Madeleine Collins s’ouvre sur un majestueux plan séquence, façon ouverture d’opéra où se compilent les airs qui balisent l’ouvrage. Le film se poursuit en Suisse, dans une petite villa où Margot vit avec Abdel son compagnon et sa petite fille. Traductrice de conférence, son métier l’amène souvent en France où elle devient l’éblouissante Judith, mariée à Melvil, chef d’orchestre à l’avenir prometteur et mère de deux garçons.
De cette double vie, Antoine Barraud tire un thriller dénué d’acte criminel (un excès de vitesse et une fausse carte d’identité constituent les seuls délits de l’histoire).

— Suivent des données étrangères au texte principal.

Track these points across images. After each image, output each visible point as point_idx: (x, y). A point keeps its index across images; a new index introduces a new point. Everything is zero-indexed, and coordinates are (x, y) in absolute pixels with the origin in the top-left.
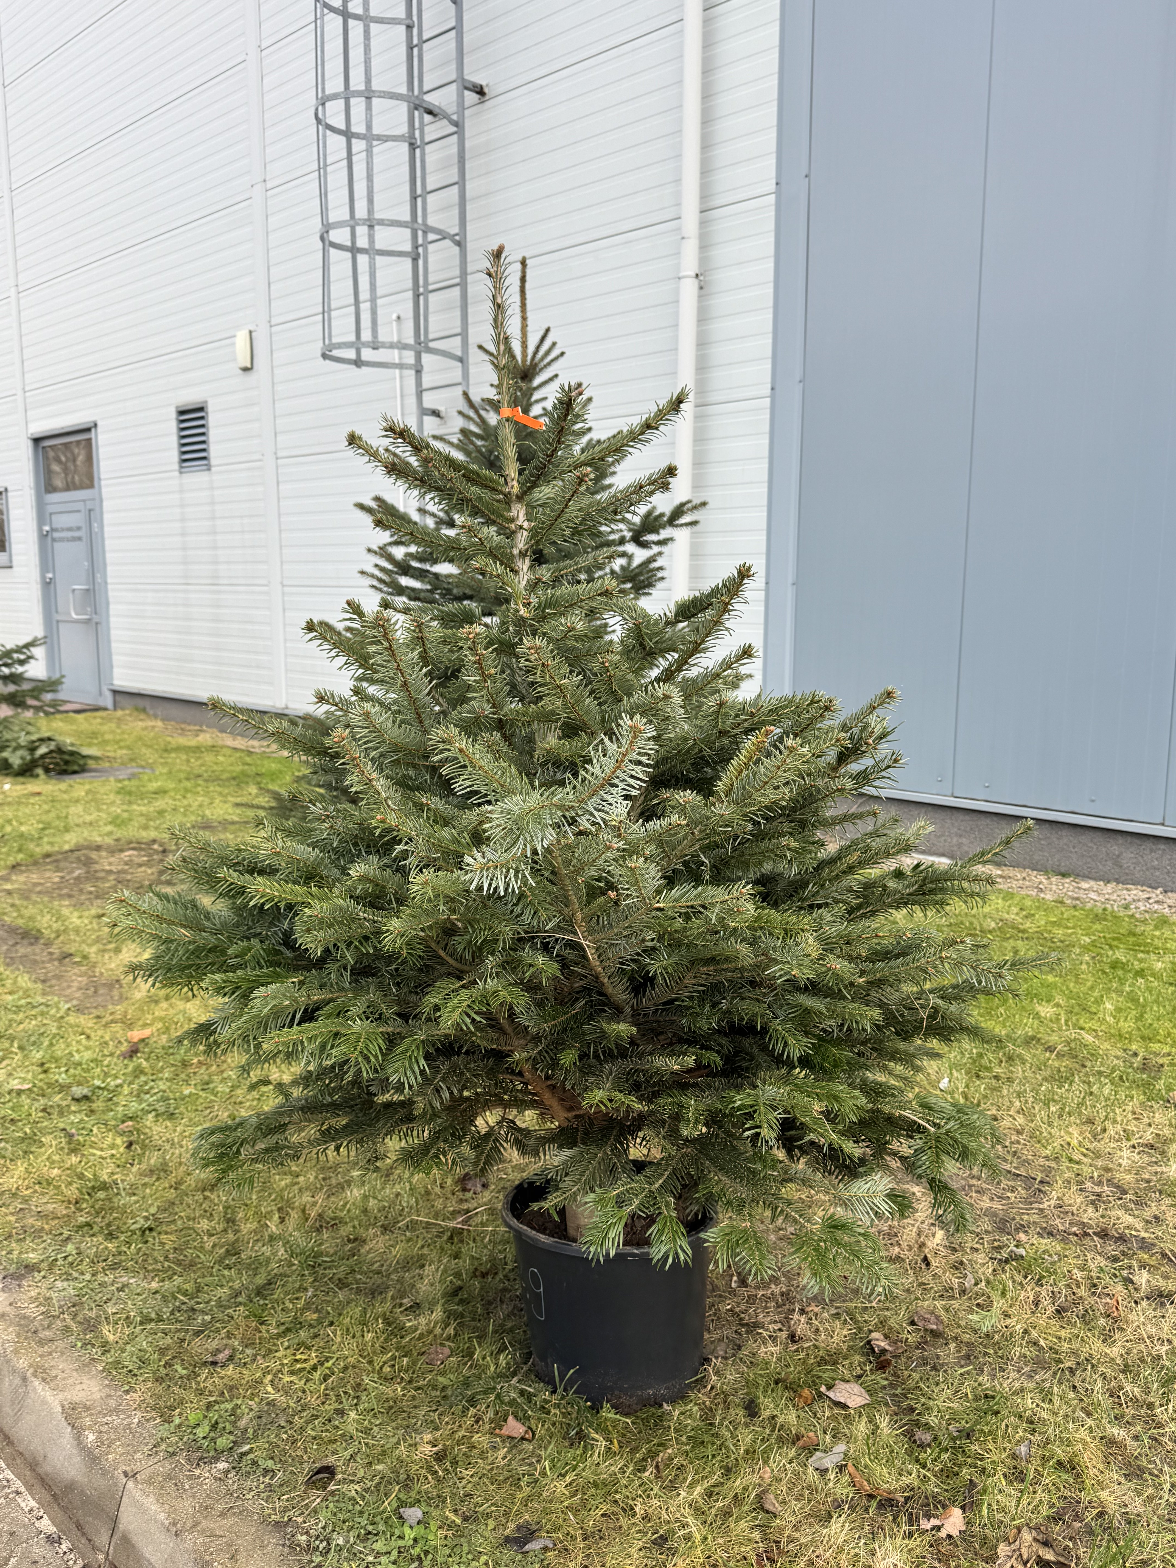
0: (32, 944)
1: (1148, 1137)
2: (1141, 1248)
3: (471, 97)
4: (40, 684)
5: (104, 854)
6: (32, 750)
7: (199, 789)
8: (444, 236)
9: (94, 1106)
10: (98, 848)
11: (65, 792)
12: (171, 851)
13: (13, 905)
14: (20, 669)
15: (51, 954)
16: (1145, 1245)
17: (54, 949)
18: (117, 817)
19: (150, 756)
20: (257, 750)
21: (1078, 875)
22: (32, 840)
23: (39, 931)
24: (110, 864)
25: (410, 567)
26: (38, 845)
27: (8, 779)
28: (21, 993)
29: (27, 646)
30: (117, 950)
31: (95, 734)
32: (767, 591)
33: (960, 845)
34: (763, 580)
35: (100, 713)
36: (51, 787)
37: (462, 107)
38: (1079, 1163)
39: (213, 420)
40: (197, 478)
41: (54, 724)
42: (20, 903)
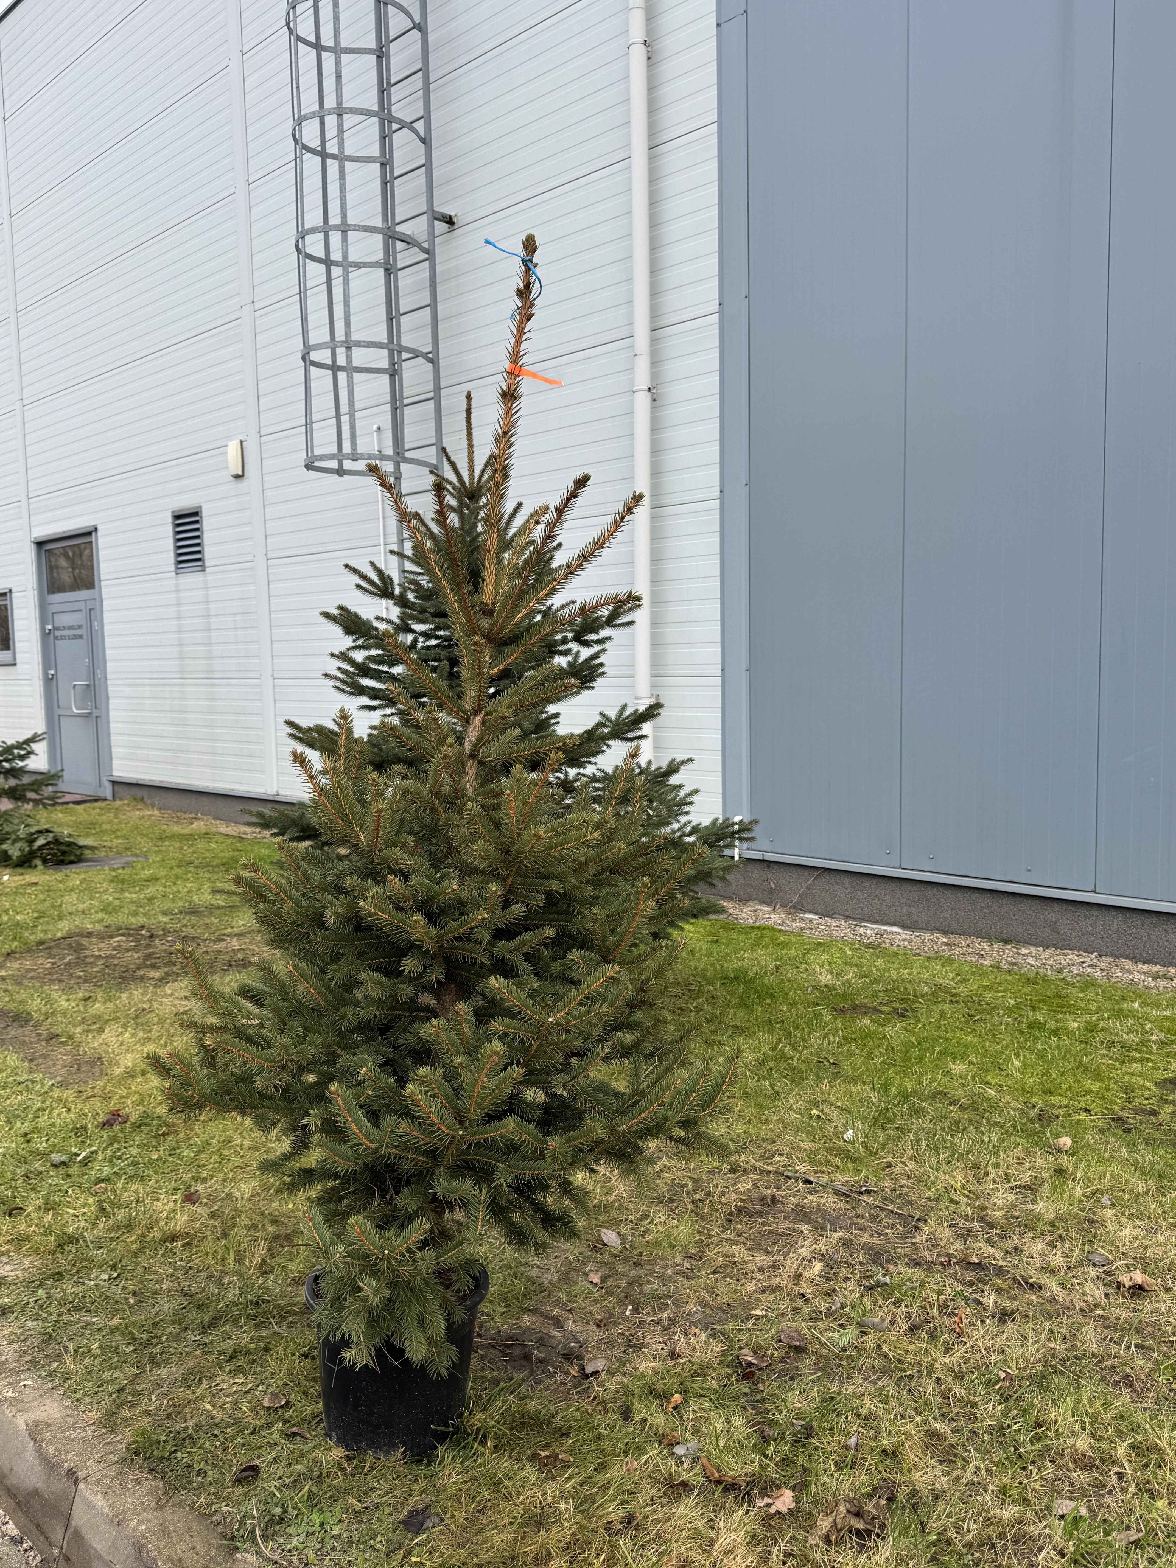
0: (22, 1026)
1: (1026, 1179)
2: (997, 1275)
3: (440, 226)
4: (39, 777)
5: (94, 940)
6: (31, 842)
7: (190, 875)
8: (417, 354)
9: (71, 1171)
10: (89, 935)
11: (61, 882)
12: (157, 936)
13: (6, 991)
14: (21, 764)
15: (39, 1035)
16: (1000, 1271)
17: (43, 1031)
18: (109, 904)
19: (145, 845)
20: (249, 836)
21: (1019, 942)
22: (27, 928)
23: (29, 1014)
24: (100, 950)
25: (370, 669)
26: (32, 933)
27: (8, 871)
28: (9, 1071)
29: (27, 742)
30: (101, 1030)
31: (93, 824)
32: (723, 676)
33: (909, 915)
34: (720, 667)
35: (99, 804)
36: (47, 877)
37: (432, 236)
38: (957, 1203)
39: (208, 524)
40: (192, 579)
41: (57, 816)
42: (12, 988)
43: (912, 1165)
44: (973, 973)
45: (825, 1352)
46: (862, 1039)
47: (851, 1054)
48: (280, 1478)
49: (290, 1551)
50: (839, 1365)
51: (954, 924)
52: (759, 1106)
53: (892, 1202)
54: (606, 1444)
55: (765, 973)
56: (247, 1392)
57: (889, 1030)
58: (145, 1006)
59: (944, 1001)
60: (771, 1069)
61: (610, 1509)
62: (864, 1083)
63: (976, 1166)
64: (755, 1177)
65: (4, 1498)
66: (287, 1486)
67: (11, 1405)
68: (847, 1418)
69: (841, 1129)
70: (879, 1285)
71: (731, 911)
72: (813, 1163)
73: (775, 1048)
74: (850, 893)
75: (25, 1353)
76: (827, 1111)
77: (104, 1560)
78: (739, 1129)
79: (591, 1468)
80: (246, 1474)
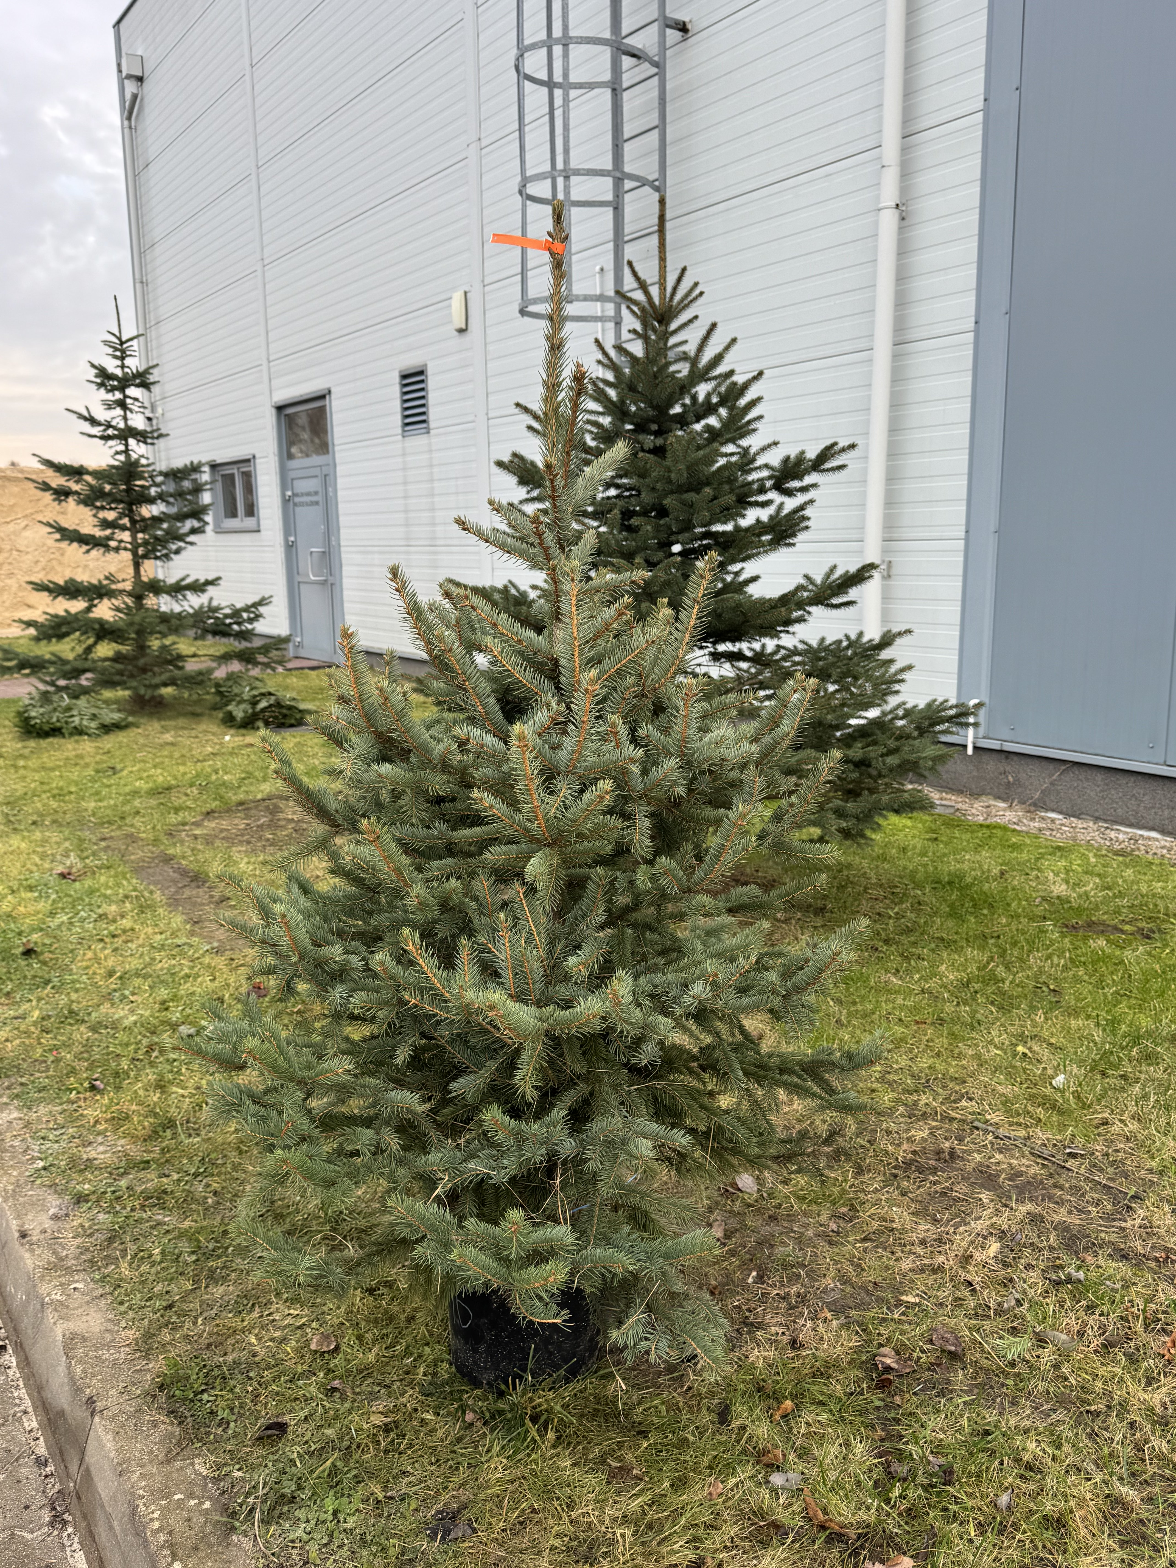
0: (198, 887)
3: (673, 35)
4: (268, 641)
5: (292, 803)
6: (254, 704)
8: (644, 182)
10: (289, 798)
13: (194, 850)
14: (249, 627)
15: (212, 897)
17: (217, 893)
18: (314, 768)
22: (232, 789)
23: (207, 874)
24: (295, 813)
26: (235, 794)
27: (232, 731)
28: (170, 932)
29: (255, 605)
32: (967, 540)
34: (963, 528)
37: (663, 47)
39: (432, 383)
40: (417, 442)
41: (288, 681)
42: (200, 847)
43: (1133, 1126)
45: (986, 1363)
46: (1093, 963)
47: (1077, 980)
48: (306, 1442)
49: (293, 1541)
50: (1003, 1385)
52: (953, 1036)
53: (1101, 1170)
54: (689, 1456)
55: (987, 878)
56: (299, 1327)
57: (1128, 955)
58: (318, 873)
60: (976, 992)
61: (676, 1547)
62: (1088, 1017)
64: (934, 1124)
65: (40, 1408)
66: (311, 1454)
67: (56, 1310)
68: (1002, 1463)
69: (1050, 1072)
70: (1069, 1280)
71: (959, 806)
72: (1008, 1112)
73: (985, 967)
74: (1102, 791)
75: (87, 1250)
76: (1036, 1048)
77: (105, 1512)
78: (924, 1062)
79: (666, 1484)
80: (270, 1432)
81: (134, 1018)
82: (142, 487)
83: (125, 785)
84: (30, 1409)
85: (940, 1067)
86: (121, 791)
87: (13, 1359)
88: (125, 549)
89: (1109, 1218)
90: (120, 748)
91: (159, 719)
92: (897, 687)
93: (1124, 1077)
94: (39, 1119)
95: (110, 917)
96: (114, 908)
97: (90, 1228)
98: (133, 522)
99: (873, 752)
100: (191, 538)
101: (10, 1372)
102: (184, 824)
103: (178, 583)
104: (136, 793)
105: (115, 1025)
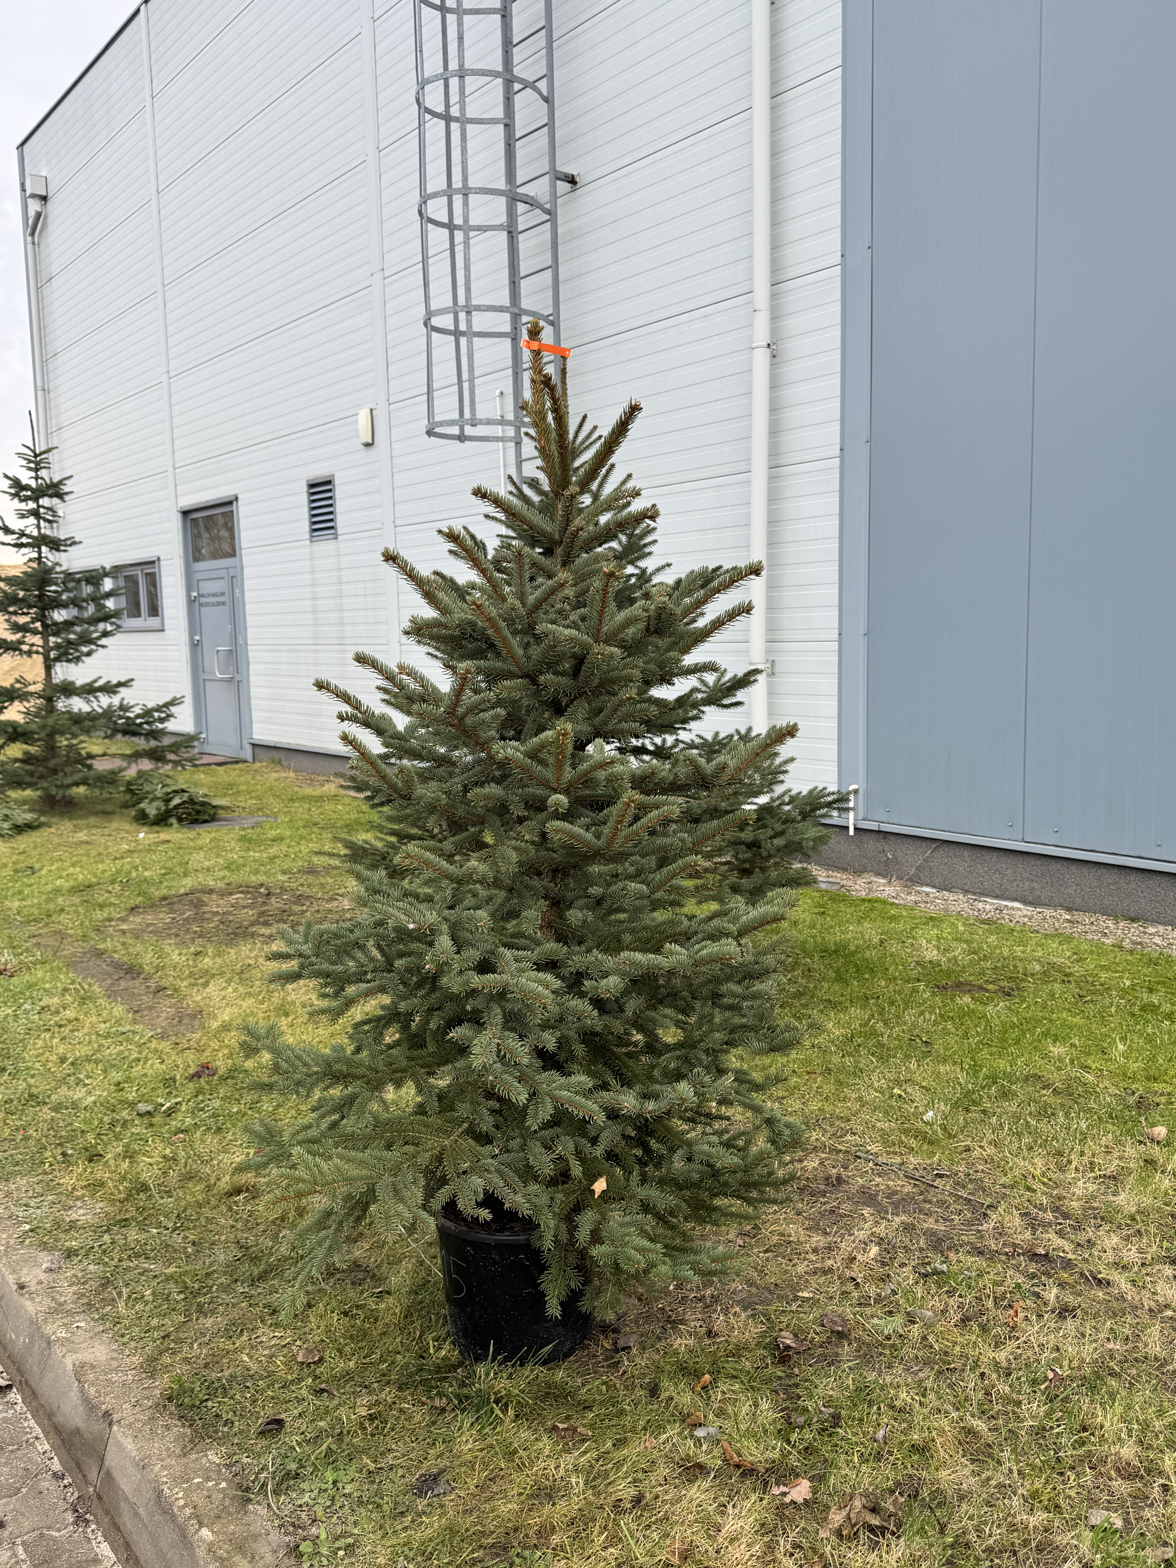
0: (134, 979)
1: (1112, 1169)
2: (1064, 1268)
3: (563, 186)
4: (179, 739)
5: (214, 897)
6: (167, 801)
7: (313, 836)
9: (154, 1120)
10: (211, 891)
11: (192, 840)
12: (274, 894)
13: (124, 944)
14: (160, 726)
15: (148, 987)
16: (1068, 1265)
17: (151, 983)
18: (233, 863)
19: (276, 805)
21: (1147, 920)
22: (153, 884)
23: (141, 966)
24: (218, 906)
26: (158, 889)
27: (145, 829)
28: (113, 1021)
29: (167, 705)
30: (206, 985)
31: (231, 785)
32: (840, 641)
33: (1032, 890)
34: (837, 631)
35: (240, 766)
36: (180, 835)
37: (554, 196)
38: (1034, 1191)
39: (340, 492)
40: (325, 546)
41: (196, 777)
42: (130, 941)
43: (991, 1150)
44: (1092, 952)
45: (868, 1339)
46: (960, 1017)
47: (946, 1032)
48: (303, 1433)
49: (301, 1506)
51: (1078, 900)
52: (840, 1083)
53: (964, 1187)
54: (627, 1421)
55: (868, 947)
56: (284, 1346)
57: (990, 1010)
58: (250, 962)
59: (1055, 980)
60: (859, 1046)
61: (620, 1487)
62: (955, 1063)
63: (1060, 1154)
64: (823, 1155)
65: (52, 1434)
66: (308, 1442)
67: (63, 1345)
68: (879, 1408)
69: (921, 1109)
70: (936, 1272)
71: (844, 882)
72: (885, 1143)
73: (866, 1024)
74: (969, 866)
75: (83, 1295)
76: (909, 1090)
77: (129, 1502)
78: (815, 1105)
79: (609, 1444)
80: (270, 1427)
81: (93, 1098)
82: (55, 592)
83: (46, 884)
84: (41, 1436)
85: (828, 1108)
86: (43, 890)
87: (18, 1397)
88: (37, 652)
89: (969, 1223)
90: (35, 848)
91: (71, 818)
92: (781, 777)
93: (984, 1112)
94: (18, 1189)
95: (53, 1009)
96: (56, 1000)
97: (83, 1277)
98: (45, 626)
99: (763, 835)
100: (103, 641)
101: (18, 1408)
102: (110, 920)
103: (90, 684)
104: (58, 891)
105: (75, 1105)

Pourtant la tension s’affirme au fur et à mesure que s’effritent les cloisons élevées par cette très belle femme qui respire la maîtrise et l’apaisement. Le récit tient du labyrinthe et du puzzle. Au fur et à mesure que l’on progresse dans le parcours tortueux dessiné par Margot-Judith, l’on reconstitue le dispositif rigoureux et délirant, sur lequel se fonde son existence.
En dépit d’une musique surlignante, Madeleine Collins file droit sur ses deux pattes : le scénario et Virginie Efira. Quelques mois après Benedetta, l’actrice se glisse à nouveau dans un personnage à la fois solaire et indéchiffrable. A ce titre la scène du concert, ou son visage transporté par la musique est peu peu déformé par un accès de lucidité, résume les hiatus intérieurs de cette femme entre l’icône et le cas clinique. D’un bout à l’autre de leur fuite en avant, Virginie-Margot-Judith-Madeleine affichent et respirent la beauté de l’insondable.